New Delhi seems to be maintaining a silence – at least for now -- over what are clearly provocations after the two posts were pulled down over the weekend after protests by Chinese netizens and others.
The text with one of the posts – that aimed to show the contrast between a rocket launch in China to funeral pyres being lit in India -- had read: “Lighting a fire in China VS lighting a fire in India." The post by the Communist Party’s Central Political and Legal Affairs Commission was accompanied by a hashtag noting that new Covid-19 cases in India had surpassed 400,000 a day, a Bloomberg report said.
“The image was deleted later that day after it was criticised both at home and abroad for its insensitivity," the South China Morning Post reported on Monday.

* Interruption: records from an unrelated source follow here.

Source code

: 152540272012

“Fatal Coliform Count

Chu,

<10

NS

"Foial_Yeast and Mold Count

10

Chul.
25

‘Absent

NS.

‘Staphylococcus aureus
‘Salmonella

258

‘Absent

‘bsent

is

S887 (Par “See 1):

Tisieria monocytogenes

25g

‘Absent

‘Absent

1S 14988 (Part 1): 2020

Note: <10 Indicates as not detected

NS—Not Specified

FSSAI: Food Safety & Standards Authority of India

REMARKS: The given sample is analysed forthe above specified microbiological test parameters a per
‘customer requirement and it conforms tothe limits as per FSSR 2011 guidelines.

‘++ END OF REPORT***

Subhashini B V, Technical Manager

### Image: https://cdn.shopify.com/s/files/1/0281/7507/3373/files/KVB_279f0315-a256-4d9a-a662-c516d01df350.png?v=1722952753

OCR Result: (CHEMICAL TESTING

The South China Morning Post report also said that the Chinese Ministry of Public Security, which has 31 million followers on Weibo, also posted a similar message on Friday. It had compared the image of a giant emergency hospital in Wuhan named Huoshenshan with a photo of a mass cremation ground in India. The second post too has since been deleted.
Some of the criticism that forced the posts to be withdrawn came from unexpected sources.
Official social media accounts should “hold high the banner of humanitarianism at this time, show sympathy for India, and firmly place Chinese society on a moral high ground," Hu Xijin, editor-in-chief of Communist Party-backed Global Times newspaper, wrote on Weibo commenting on the deleted post. Hu – seen as an India baiter -- said such methods were not an appropriate way for official social media accounts to gain traffic.
All this comes amid military tensions between India and China on Ladakh border.
It also coincided with Chinese Foreign Minister Wang Yi and President Xi Jinping expressing solidarity with India over a vicious second wave of covid-19 infections raging across the country. Chinese ambassador to New Delhi Sun Weidong has posted several messages on Twitter showing how China was keeping supply lines open to ensure India was able to source whatever it needed from China to fight the pandemic.
There was no response for a request for comments from the Chinese embassy in New Delhi. Earlier this week, a Chinese foreign ministry response quoted by Bloomberg news said: “We hope everyone gives attention to the Chinese government and mainstream public opinion supporting India’s fight against the epidemic."